[Rendered chart images]
═══

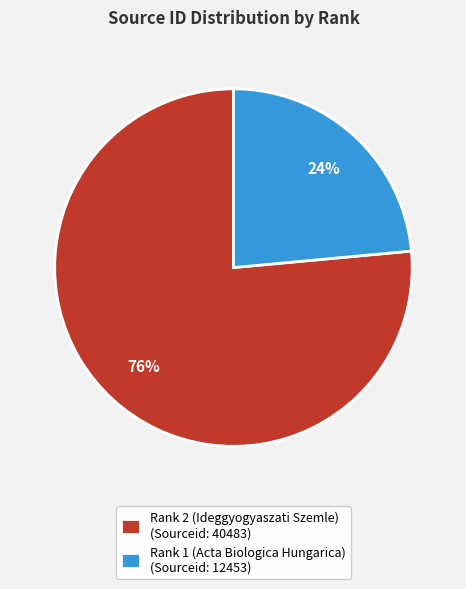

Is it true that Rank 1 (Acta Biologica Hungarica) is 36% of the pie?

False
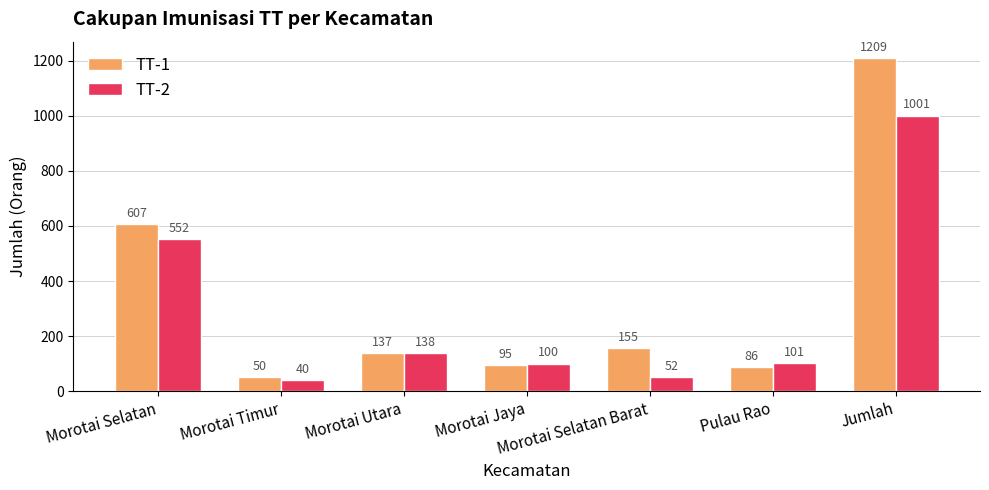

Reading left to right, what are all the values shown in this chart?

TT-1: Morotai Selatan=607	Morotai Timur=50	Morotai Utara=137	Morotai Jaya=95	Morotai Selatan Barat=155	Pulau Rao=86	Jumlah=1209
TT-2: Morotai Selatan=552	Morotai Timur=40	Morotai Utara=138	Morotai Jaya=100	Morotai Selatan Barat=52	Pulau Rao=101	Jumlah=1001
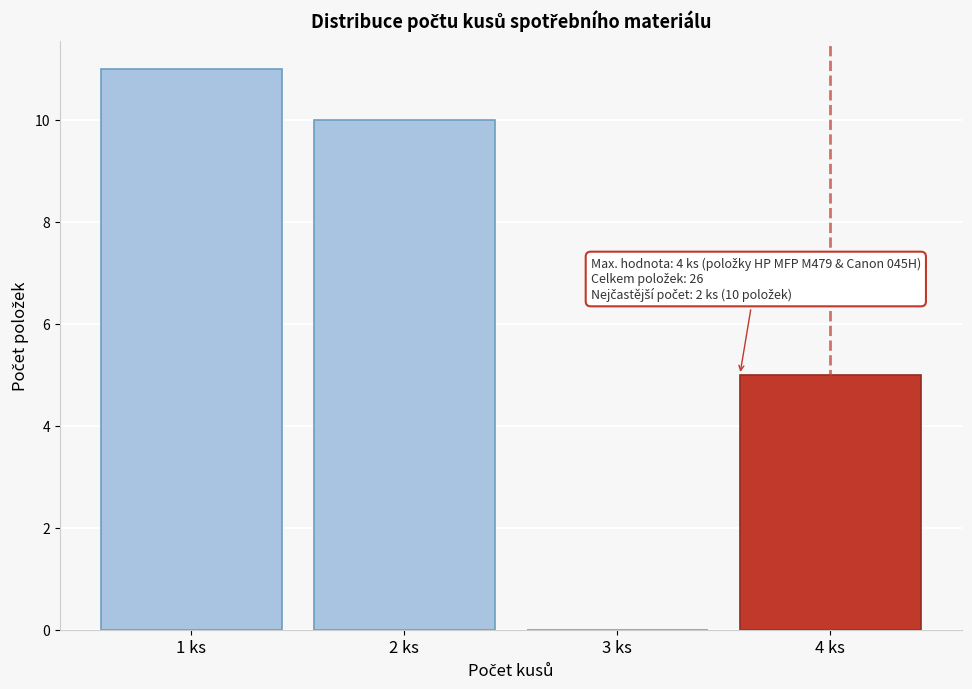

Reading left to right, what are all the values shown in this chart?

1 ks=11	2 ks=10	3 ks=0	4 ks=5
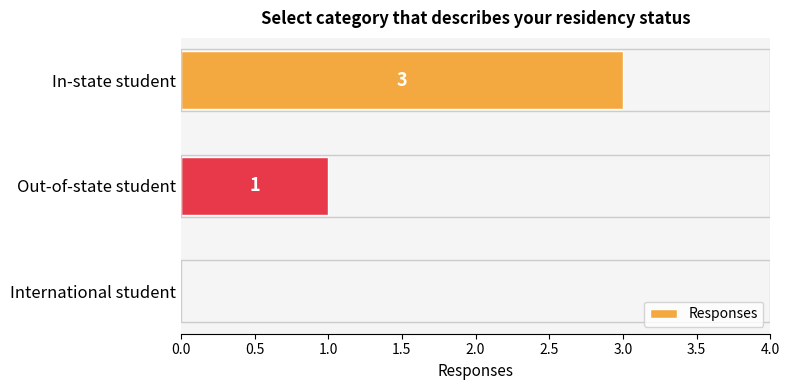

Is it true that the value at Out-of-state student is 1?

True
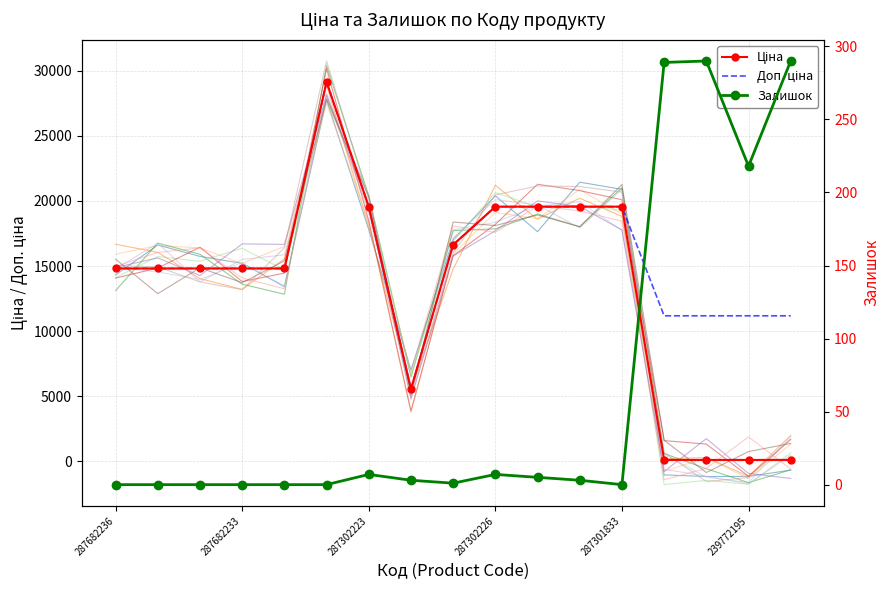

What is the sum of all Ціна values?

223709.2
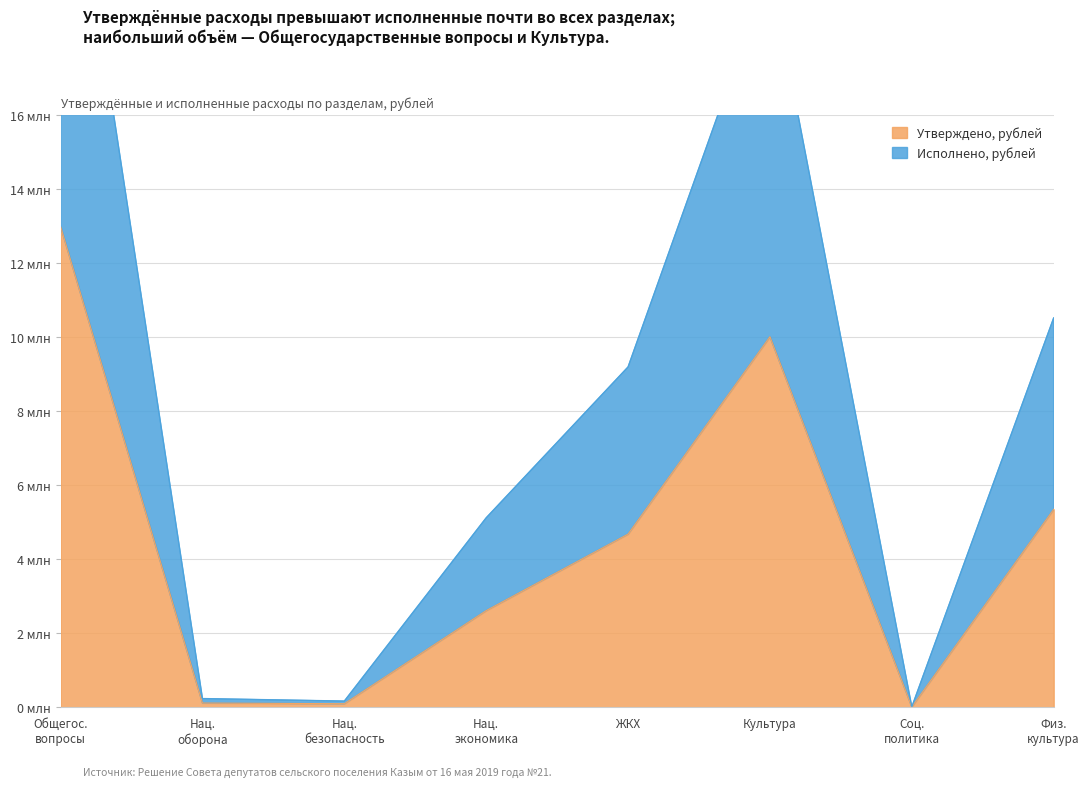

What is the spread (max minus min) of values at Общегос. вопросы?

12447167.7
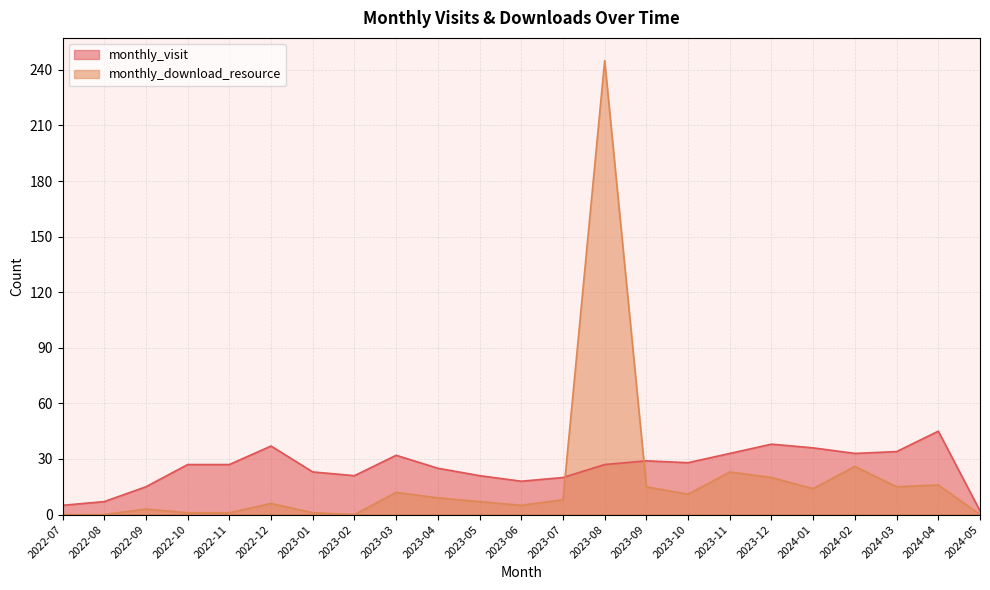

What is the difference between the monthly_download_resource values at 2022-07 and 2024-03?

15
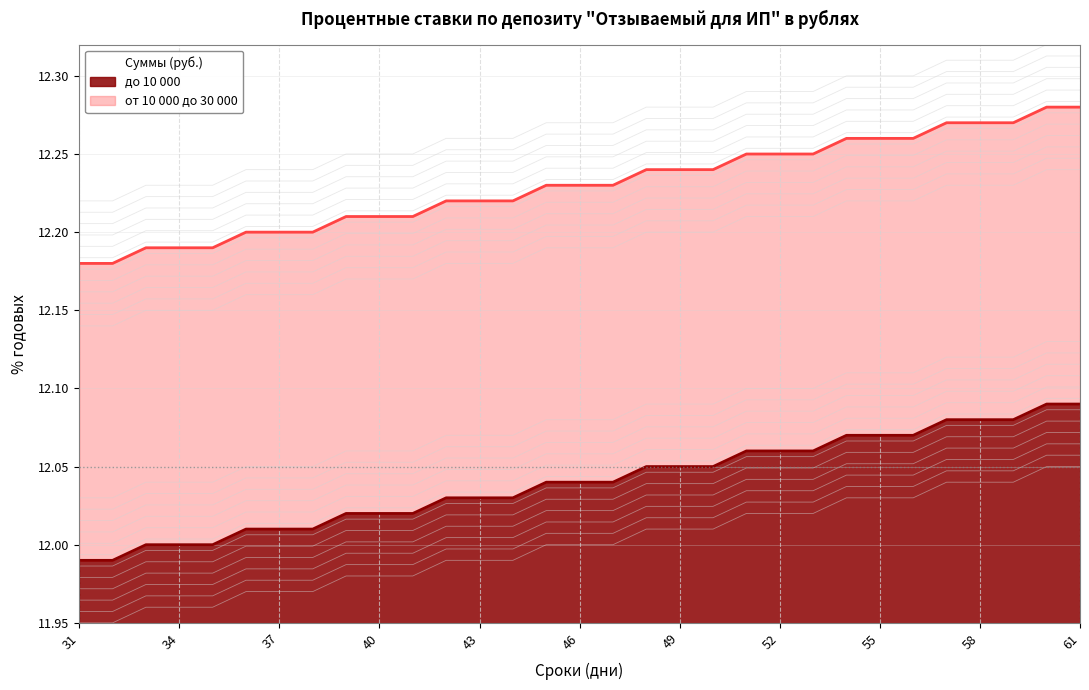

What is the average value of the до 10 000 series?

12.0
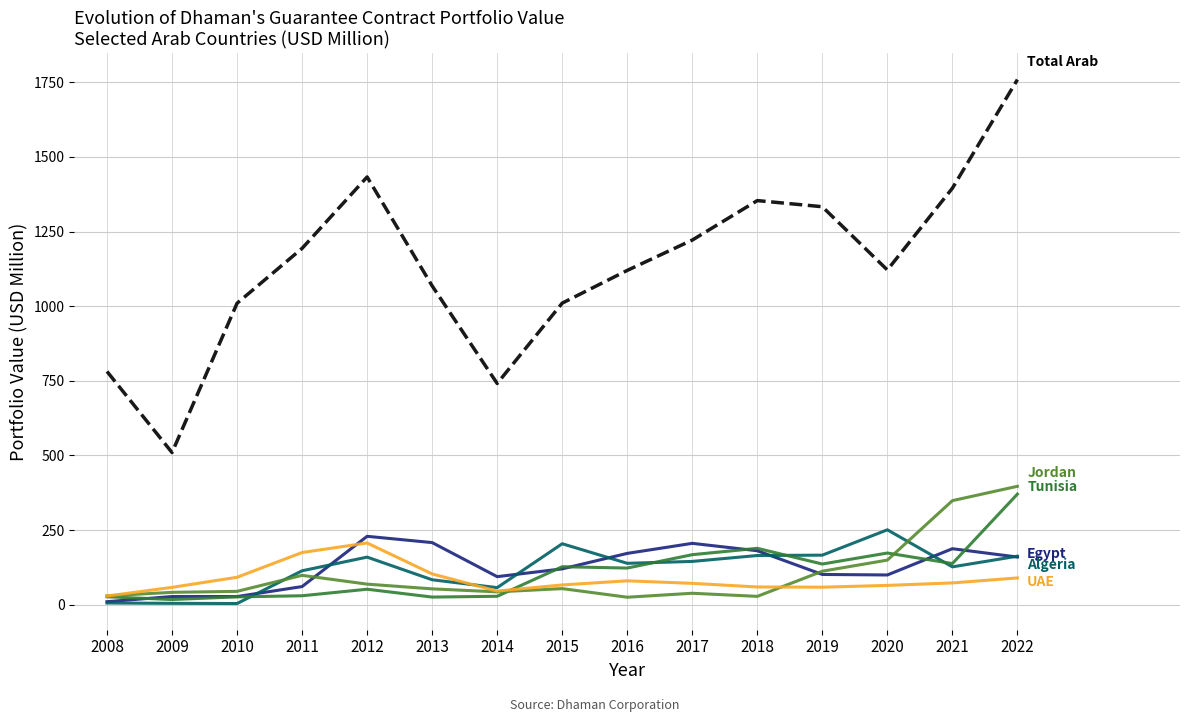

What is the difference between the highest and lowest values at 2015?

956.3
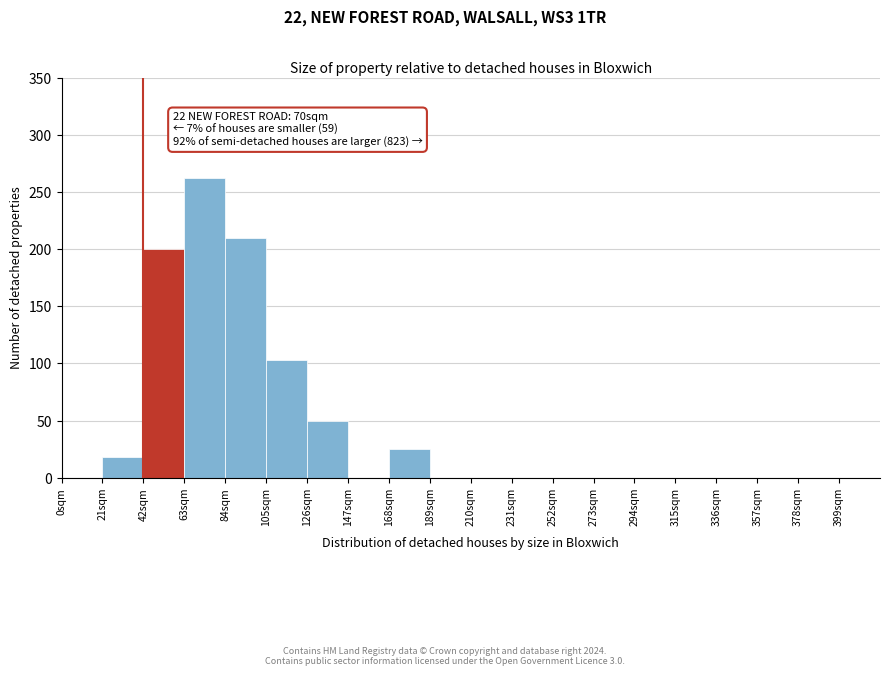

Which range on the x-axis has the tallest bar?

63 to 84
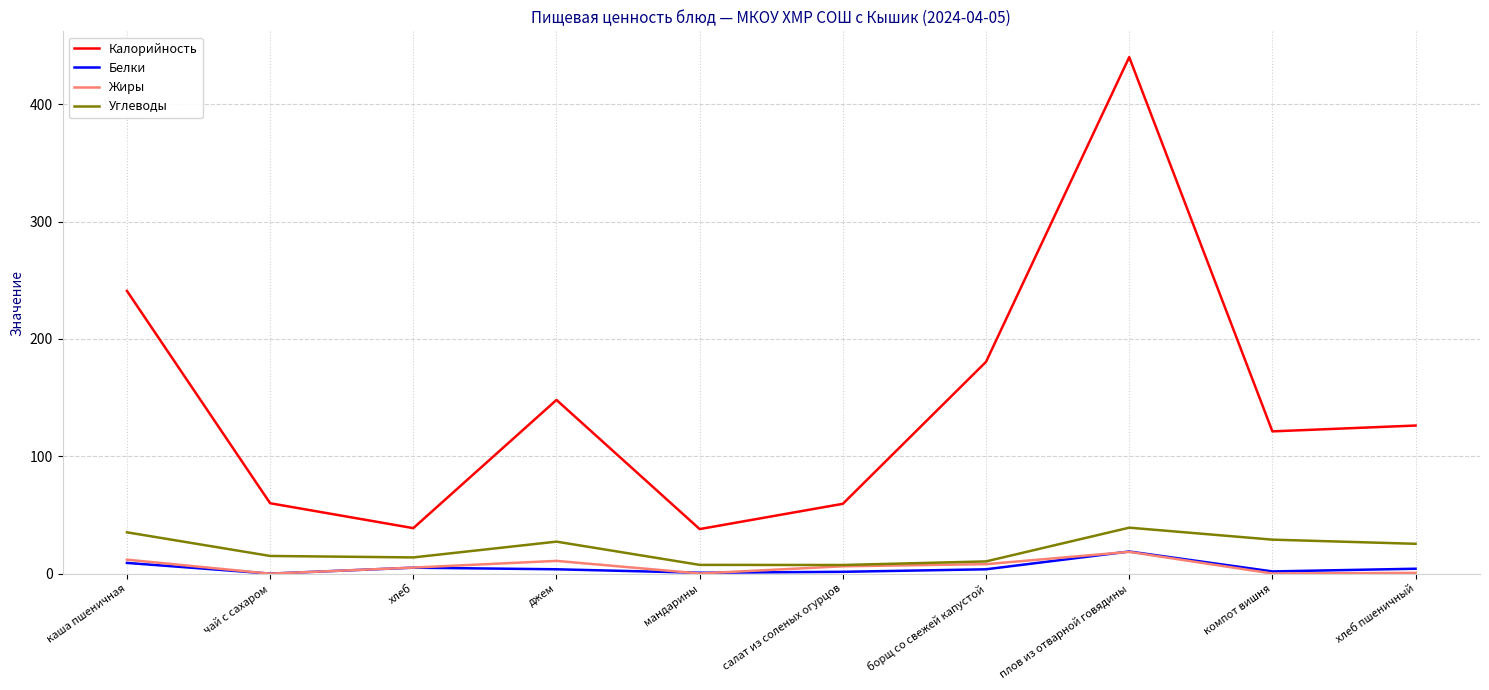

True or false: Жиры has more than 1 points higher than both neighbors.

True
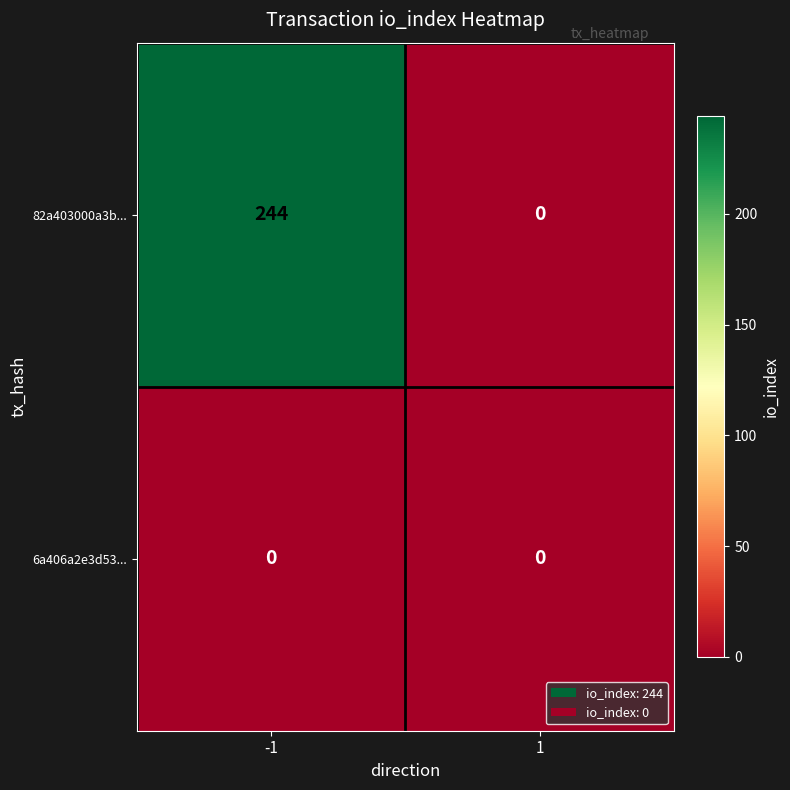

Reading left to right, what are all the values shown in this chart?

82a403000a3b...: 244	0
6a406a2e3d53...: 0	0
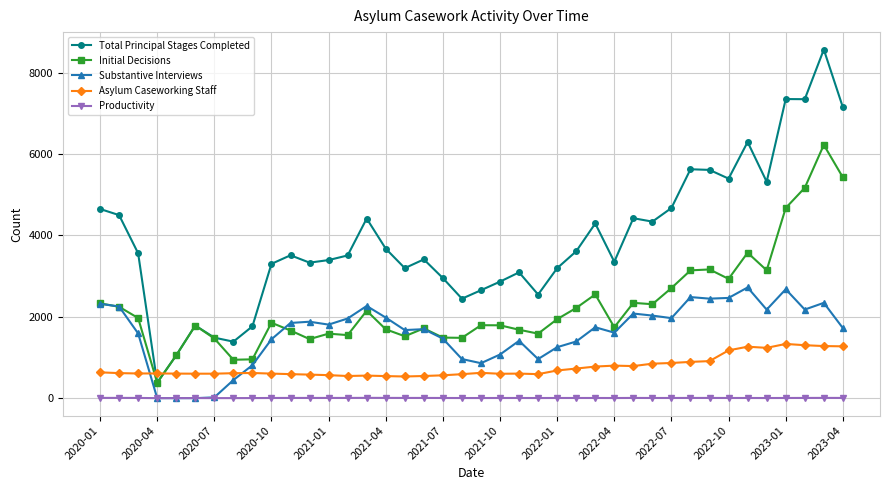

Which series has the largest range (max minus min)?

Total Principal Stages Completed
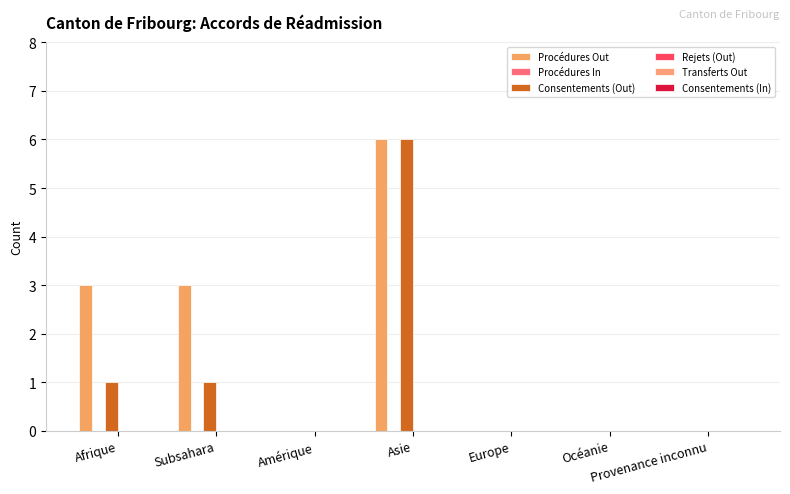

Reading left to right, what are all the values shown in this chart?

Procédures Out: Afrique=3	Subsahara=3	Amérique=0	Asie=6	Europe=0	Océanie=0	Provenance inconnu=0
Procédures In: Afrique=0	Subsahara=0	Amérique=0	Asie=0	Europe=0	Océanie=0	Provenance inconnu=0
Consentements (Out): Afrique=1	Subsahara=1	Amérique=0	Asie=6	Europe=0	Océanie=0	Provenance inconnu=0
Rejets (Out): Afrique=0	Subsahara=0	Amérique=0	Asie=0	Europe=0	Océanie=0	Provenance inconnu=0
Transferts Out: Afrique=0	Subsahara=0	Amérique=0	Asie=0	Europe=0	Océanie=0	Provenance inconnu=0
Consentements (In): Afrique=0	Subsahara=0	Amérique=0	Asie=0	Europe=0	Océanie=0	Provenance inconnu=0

═══

## Instructions to follow
Tally the lines in the rows above that contain the string "Afrique", matching case exactly. Reply with the number alone.

## Exercise solution
6